▼▼▼

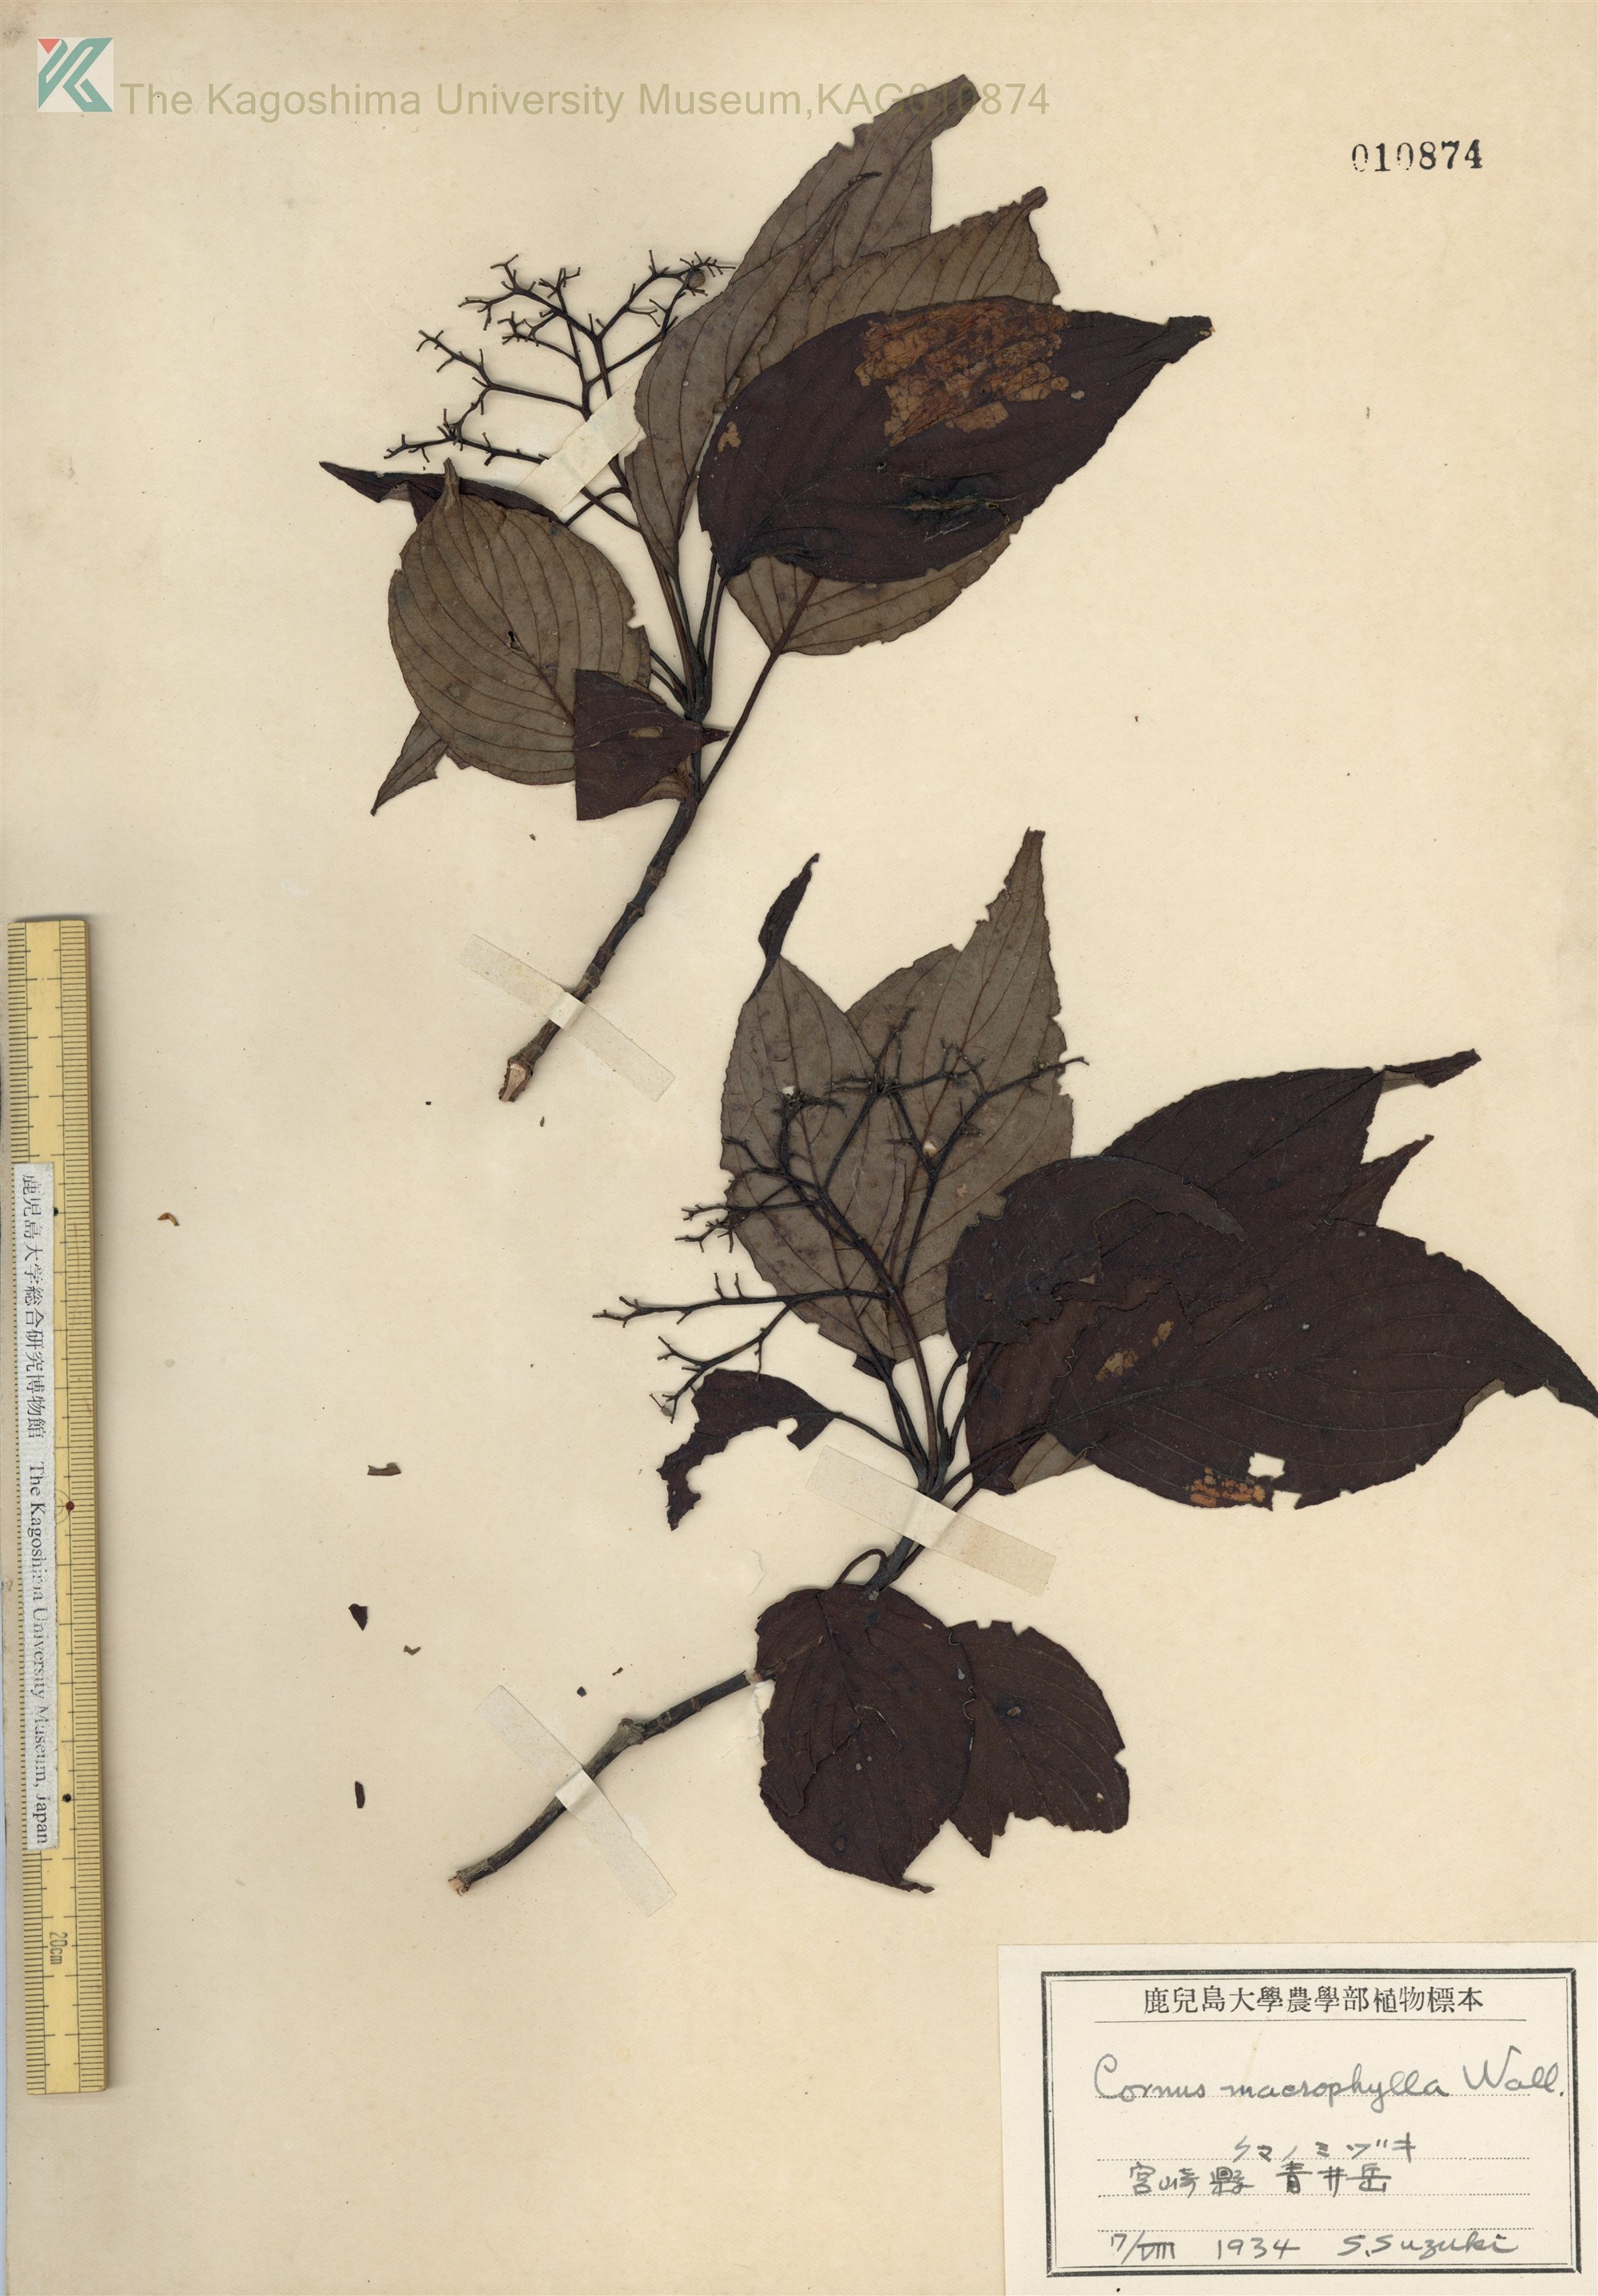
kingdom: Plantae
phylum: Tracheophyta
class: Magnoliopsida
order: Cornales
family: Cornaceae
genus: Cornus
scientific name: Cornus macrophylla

▲▲▲

**The exercise**
Update the lines for all items by changing "scientific name" to "species", keeping everything else the same. Omit the pictures from your answer.

**Answer to the exercise**
kingdom: Plantae
phylum: Tracheophyta
class: Magnoliopsida
order: Cornales
family: Cornaceae
genus: Cornus
species: Cornus macrophylla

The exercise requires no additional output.